Blood pouring from his snout, the tongueless lizard grabbed at the bars of the door and Annwyl met him on the other side.

While she screamed and he roared, they reached through the bars and battered each other with punches until the lizard-man’s friends pried him away from her cell.

Annwyl, still caught up in her anger, continued to scream and reach through the bars for her prey. She was so lost in what she was doing, she had no idea how long she kept it up and no idea how long the lizard-men had been gone.

Finally, though, her anger left her. That’s when she yelled, “And if I don’t get any food, I’m going to eat his tongue!”

No one replied, so she released her grip on the bars and dropped back down. She hadn’t even realized she’d been a good three or four feet off the ground, but that’s how it was when her anger got the best of her. It wasn’t her fault. It was their fault for making her so angry. Those lizard-people.

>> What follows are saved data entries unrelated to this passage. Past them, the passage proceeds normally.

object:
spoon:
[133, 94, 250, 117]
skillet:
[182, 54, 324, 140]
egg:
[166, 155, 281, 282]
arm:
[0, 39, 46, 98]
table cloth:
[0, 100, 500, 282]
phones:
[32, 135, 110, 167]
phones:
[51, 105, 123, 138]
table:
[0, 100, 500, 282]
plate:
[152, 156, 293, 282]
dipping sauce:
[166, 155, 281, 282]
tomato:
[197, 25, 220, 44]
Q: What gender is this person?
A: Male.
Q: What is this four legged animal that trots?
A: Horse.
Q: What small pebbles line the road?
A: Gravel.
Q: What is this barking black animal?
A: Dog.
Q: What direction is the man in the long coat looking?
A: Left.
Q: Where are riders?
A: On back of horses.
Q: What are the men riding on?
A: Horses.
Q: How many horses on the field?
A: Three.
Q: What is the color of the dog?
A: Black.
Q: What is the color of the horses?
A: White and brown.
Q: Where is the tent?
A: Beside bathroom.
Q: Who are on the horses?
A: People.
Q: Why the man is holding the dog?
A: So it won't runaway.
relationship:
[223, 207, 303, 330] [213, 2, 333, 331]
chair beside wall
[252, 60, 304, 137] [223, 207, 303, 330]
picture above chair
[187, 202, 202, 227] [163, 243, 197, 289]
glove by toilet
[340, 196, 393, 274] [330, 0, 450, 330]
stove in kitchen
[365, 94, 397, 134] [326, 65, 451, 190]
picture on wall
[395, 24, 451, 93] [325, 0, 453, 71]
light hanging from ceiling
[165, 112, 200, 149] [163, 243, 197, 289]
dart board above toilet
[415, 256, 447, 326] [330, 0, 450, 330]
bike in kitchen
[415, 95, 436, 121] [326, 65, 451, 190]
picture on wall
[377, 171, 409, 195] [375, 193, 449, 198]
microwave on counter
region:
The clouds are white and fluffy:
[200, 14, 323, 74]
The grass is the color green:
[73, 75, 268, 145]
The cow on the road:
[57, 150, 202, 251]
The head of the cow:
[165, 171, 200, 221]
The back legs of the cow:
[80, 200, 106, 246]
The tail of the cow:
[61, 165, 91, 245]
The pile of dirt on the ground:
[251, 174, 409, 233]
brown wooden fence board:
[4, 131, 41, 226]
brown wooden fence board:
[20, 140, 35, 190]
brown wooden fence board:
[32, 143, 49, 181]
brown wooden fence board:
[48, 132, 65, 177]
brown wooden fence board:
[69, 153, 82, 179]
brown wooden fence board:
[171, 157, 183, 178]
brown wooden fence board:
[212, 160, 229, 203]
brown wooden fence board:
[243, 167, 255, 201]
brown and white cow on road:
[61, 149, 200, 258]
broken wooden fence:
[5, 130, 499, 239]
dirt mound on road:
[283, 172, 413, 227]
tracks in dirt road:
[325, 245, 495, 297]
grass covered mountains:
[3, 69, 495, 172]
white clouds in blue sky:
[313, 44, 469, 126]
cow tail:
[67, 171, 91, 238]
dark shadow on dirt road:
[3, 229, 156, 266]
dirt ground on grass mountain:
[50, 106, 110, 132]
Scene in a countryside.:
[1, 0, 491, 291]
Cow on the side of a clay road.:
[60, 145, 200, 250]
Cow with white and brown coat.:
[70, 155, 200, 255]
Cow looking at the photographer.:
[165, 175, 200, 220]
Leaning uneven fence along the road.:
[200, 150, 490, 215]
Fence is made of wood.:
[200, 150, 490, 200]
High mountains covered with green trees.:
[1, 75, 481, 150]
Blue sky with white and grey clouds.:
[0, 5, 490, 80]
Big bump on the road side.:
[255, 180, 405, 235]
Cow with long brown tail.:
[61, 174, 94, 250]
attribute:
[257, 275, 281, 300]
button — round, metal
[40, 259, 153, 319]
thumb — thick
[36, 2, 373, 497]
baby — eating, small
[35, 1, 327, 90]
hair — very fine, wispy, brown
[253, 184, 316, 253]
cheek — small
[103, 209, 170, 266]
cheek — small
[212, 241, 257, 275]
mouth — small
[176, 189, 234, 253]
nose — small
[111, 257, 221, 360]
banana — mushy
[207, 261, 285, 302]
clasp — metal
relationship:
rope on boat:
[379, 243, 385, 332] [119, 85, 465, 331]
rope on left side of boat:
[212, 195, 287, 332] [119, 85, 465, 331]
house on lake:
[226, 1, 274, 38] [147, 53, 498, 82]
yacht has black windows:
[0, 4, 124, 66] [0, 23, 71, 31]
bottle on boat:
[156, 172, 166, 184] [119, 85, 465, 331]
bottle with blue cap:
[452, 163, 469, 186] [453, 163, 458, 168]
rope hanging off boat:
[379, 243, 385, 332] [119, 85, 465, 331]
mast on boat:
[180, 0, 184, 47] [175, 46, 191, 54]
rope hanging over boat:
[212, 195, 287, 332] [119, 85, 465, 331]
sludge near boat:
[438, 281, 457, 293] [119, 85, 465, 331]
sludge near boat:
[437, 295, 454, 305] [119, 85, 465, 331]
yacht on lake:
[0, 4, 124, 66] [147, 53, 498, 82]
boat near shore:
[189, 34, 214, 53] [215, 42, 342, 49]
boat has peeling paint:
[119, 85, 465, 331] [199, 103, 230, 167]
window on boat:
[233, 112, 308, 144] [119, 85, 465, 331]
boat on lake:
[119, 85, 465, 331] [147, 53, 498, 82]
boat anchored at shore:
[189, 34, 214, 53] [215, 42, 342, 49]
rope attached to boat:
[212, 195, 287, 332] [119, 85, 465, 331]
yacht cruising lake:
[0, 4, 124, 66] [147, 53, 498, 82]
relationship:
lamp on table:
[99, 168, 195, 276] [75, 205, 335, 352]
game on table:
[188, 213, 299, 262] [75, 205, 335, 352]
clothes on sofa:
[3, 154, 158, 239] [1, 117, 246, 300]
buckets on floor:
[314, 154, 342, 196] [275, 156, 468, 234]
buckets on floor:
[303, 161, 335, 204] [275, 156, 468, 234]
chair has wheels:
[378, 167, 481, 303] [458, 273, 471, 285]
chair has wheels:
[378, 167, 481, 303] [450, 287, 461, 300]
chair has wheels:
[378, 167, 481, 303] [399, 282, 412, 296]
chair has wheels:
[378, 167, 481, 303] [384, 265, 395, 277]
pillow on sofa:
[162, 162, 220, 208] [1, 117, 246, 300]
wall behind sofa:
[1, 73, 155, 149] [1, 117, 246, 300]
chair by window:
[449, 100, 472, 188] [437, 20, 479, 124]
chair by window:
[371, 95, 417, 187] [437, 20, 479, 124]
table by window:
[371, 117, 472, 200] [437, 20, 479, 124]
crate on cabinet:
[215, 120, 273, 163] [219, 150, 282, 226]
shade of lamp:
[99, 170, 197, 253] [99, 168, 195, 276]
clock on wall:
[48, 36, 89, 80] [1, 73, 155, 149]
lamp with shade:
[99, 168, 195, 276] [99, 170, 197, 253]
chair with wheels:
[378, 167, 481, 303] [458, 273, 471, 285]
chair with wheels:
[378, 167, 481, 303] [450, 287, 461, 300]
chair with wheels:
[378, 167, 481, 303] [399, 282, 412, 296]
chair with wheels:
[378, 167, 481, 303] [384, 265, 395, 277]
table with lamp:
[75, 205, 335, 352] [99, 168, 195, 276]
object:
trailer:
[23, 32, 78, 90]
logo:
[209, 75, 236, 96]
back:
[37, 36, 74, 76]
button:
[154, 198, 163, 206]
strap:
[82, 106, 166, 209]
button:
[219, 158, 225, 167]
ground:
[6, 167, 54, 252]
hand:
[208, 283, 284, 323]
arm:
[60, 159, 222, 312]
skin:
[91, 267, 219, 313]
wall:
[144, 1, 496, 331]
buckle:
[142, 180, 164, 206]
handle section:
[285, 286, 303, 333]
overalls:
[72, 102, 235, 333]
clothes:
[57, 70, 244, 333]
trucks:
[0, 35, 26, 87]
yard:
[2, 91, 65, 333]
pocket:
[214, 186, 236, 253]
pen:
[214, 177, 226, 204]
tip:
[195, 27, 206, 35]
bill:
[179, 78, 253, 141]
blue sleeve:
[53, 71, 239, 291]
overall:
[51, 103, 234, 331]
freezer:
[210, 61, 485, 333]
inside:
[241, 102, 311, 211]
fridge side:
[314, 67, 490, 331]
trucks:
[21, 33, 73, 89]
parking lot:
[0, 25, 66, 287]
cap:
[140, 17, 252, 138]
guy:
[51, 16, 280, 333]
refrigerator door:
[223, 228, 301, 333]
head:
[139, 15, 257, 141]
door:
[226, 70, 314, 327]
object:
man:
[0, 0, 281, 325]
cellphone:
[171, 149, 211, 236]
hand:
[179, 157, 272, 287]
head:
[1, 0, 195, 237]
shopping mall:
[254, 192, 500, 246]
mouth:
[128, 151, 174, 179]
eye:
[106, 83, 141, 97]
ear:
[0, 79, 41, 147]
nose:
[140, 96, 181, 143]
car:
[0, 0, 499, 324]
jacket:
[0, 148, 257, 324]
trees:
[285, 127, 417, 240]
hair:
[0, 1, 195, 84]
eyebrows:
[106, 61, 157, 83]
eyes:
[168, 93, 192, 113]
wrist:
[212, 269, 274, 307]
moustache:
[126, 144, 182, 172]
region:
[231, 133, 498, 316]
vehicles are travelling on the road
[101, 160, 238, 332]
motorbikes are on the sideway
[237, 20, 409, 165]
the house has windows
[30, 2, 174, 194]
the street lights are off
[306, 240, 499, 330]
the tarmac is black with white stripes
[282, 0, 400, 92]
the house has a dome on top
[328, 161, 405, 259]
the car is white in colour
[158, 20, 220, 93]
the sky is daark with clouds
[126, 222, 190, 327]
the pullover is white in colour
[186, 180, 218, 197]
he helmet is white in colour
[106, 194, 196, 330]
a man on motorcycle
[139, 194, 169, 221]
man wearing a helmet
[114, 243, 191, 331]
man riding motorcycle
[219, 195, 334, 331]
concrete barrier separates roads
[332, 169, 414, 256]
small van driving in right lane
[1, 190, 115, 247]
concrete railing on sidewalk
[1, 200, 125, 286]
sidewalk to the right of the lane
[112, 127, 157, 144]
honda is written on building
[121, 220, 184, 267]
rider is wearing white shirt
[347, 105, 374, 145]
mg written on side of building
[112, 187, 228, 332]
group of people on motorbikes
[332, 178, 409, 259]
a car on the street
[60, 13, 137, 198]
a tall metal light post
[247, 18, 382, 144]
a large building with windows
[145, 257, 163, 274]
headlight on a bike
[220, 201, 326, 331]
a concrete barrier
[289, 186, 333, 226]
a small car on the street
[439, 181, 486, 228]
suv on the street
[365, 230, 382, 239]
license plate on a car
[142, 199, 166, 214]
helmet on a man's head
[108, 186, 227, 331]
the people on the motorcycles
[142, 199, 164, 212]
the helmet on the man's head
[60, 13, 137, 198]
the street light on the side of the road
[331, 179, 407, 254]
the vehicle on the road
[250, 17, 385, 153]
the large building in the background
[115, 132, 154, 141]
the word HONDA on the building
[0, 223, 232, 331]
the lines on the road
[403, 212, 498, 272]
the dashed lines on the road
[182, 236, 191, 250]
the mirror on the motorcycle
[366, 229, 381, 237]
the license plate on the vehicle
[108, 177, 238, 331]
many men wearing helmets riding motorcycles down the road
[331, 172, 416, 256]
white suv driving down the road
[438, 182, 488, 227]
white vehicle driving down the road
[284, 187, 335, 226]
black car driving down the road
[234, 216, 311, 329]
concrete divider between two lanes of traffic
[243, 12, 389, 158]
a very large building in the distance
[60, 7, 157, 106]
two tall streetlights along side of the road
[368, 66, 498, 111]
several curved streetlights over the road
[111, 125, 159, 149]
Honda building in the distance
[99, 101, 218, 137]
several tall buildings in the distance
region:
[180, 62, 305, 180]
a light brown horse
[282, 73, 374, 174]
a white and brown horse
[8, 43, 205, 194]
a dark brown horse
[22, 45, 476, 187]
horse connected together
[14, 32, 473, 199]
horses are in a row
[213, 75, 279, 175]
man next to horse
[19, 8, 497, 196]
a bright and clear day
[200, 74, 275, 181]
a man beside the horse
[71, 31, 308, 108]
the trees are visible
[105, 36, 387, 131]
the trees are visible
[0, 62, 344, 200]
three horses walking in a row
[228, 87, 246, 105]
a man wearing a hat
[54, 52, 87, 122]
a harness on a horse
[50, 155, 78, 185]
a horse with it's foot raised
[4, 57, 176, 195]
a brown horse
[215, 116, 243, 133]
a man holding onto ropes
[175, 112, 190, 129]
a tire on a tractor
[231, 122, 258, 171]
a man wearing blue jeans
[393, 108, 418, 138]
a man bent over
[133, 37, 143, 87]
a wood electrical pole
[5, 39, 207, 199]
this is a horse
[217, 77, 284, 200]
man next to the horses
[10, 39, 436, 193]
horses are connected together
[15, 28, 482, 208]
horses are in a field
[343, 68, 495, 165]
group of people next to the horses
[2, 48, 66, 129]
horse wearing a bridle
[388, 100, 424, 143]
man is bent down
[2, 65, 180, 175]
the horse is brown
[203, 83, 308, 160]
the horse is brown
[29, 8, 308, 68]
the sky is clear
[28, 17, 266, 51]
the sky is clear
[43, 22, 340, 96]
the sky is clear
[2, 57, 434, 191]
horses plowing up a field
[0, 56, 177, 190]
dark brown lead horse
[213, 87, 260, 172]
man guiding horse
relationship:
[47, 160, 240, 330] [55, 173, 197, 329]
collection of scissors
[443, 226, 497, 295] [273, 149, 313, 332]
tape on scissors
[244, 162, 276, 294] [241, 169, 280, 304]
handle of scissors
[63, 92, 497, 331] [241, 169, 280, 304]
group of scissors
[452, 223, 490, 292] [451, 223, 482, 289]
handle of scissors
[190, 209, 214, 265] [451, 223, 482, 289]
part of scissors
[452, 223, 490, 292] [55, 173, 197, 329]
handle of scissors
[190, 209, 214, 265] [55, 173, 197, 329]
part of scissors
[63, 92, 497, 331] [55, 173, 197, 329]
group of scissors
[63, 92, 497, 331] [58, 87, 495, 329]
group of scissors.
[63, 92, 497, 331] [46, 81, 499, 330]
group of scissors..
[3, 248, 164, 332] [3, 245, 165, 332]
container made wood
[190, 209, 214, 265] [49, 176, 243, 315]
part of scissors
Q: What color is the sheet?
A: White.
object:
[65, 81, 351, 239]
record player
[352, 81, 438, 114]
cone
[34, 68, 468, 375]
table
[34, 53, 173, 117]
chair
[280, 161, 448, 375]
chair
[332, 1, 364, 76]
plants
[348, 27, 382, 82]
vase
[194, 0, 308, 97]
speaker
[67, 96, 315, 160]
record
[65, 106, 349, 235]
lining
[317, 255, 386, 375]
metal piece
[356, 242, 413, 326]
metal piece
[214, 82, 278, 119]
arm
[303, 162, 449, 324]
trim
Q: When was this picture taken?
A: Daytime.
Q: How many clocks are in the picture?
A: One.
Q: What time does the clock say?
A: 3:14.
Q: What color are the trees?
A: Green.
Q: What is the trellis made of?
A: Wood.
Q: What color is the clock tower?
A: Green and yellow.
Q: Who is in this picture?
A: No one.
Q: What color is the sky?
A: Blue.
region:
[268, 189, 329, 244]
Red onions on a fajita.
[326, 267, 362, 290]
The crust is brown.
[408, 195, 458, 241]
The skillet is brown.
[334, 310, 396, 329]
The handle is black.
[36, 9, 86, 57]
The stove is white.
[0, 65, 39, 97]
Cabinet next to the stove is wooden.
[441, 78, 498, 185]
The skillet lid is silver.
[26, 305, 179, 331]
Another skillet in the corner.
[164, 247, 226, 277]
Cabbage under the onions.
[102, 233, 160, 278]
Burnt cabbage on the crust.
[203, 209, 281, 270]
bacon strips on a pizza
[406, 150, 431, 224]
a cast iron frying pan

She would not take responsibility for any of this. Just like always.

Letting out a breath, she put her hands on her hips and took a quick look around to see if there was a way out of here. That’s when she noticed the captive men in cells across from her.

Silently they gawked, mouths open.

Annwyl shrugged her shoulders. “What?” she barked and they all quickly turned away or disappeared into the darkness at the back of their cells.

“Yeah,” she muttered, still annoyed and her rage still pulsing through her, “that’s what I thought.”